◆ PROBLEM DESCRIPTION ◆
Your answer must be the lines of the entries below, exactly as written, from the first line through the line containing "con comisión muy baja según su banco".

◆ GIVEN ENTRIES ◆
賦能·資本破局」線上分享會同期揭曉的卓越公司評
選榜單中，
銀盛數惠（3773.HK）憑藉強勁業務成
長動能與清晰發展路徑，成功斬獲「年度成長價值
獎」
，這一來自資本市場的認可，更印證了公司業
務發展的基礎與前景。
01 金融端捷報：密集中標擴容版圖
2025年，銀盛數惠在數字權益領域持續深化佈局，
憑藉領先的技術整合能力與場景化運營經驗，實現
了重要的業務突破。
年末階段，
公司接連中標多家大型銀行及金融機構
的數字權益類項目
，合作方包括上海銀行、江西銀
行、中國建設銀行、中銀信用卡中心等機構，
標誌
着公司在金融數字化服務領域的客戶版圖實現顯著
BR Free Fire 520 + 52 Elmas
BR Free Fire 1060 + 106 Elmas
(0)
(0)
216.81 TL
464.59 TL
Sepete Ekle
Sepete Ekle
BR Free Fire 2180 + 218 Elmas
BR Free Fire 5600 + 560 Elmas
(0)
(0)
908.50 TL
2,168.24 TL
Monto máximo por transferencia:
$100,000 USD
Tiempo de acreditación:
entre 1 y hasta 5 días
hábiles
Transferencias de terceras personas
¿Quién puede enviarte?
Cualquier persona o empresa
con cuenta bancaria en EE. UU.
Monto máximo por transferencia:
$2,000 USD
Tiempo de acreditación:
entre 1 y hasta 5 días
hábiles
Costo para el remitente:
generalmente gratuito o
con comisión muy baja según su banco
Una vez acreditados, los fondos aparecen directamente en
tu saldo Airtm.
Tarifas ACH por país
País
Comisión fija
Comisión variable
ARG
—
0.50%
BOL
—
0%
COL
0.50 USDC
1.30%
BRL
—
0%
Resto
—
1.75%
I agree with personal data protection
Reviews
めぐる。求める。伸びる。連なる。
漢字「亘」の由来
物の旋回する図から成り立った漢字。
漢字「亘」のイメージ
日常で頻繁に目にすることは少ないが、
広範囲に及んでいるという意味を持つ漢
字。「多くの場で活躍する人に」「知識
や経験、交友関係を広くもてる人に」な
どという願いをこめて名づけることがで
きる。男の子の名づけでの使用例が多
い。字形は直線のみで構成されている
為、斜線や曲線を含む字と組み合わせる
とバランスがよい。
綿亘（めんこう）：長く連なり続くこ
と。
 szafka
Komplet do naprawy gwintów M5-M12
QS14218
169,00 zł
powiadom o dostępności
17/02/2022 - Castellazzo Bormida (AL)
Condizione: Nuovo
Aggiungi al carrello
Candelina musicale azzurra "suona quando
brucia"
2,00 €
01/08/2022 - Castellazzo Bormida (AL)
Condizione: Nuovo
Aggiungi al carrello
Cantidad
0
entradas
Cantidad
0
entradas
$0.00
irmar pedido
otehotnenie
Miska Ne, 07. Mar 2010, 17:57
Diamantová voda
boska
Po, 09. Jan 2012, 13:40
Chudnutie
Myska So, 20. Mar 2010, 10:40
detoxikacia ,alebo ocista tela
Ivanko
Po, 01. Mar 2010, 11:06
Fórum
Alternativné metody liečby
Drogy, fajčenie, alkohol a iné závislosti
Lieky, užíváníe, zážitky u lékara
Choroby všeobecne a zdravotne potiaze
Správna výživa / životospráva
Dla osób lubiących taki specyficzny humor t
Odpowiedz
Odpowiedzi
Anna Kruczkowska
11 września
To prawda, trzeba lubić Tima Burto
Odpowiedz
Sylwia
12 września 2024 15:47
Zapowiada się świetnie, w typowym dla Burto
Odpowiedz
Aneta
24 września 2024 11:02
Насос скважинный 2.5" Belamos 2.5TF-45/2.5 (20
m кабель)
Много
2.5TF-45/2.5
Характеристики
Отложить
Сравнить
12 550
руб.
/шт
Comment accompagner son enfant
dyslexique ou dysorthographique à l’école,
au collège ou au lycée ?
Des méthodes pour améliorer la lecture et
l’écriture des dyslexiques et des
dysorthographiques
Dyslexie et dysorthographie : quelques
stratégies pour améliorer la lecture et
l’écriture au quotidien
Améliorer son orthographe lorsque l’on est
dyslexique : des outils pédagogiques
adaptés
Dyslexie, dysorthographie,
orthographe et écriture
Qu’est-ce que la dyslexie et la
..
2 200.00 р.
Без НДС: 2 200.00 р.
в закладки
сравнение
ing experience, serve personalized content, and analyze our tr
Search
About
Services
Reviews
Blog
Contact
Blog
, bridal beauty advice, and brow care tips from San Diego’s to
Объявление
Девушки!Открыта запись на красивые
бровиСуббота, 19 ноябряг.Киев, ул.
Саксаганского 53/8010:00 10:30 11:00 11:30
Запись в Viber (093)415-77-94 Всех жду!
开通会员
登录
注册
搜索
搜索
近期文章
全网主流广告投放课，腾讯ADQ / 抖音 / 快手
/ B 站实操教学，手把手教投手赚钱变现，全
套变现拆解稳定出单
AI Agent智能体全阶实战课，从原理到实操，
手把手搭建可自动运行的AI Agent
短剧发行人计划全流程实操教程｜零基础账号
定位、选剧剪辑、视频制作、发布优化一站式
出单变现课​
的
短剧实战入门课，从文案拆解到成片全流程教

◆ OUTPUT OF THE EXERCISE ◆
賦能·資本破局」線上分享會同期揭曉的卓越公司評
選榜單中，
銀盛數惠（3773.HK）憑藉強勁業務成
長動能與清晰發展路徑，成功斬獲「年度成長價值
獎」
，這一來自資本市場的認可，更印證了公司業
務發展的基礎與前景。
01 金融端捷報：密集中標擴容版圖
2025年，銀盛數惠在數字權益領域持續深化佈局，
憑藉領先的技術整合能力與場景化運營經驗，實現
了重要的業務突破。
年末階段，
公司接連中標多家大型銀行及金融機構
的數字權益類項目
，合作方包括上海銀行、江西銀
行、中國建設銀行、中銀信用卡中心等機構，
標誌
着公司在金融數字化服務領域的客戶版圖實現顯著
BR Free Fire 520 + 52 Elmas
BR Free Fire 1060 + 106 Elmas
(0)
(0)
216.81 TL
464.59 TL
Sepete Ekle
Sepete Ekle
BR Free Fire 2180 + 218 Elmas
BR Free Fire 5600 + 560 Elmas
(0)
(0)
908.50 TL
2,168.24 TL
Monto máximo por transferencia:
$100,000 USD
Tiempo de acreditación:
entre 1 y hasta 5 días
hábiles
Transferencias de terceras personas
¿Quién puede enviarte?
Cualquier persona o empresa
con cuenta bancaria en EE. UU.
Monto máximo por transferencia:
$2,000 USD
Tiempo de acreditación:
entre 1 y hasta 5 días
hábiles
Costo para el remitente:
generalmente gratuito o
con comisión muy baja según su banco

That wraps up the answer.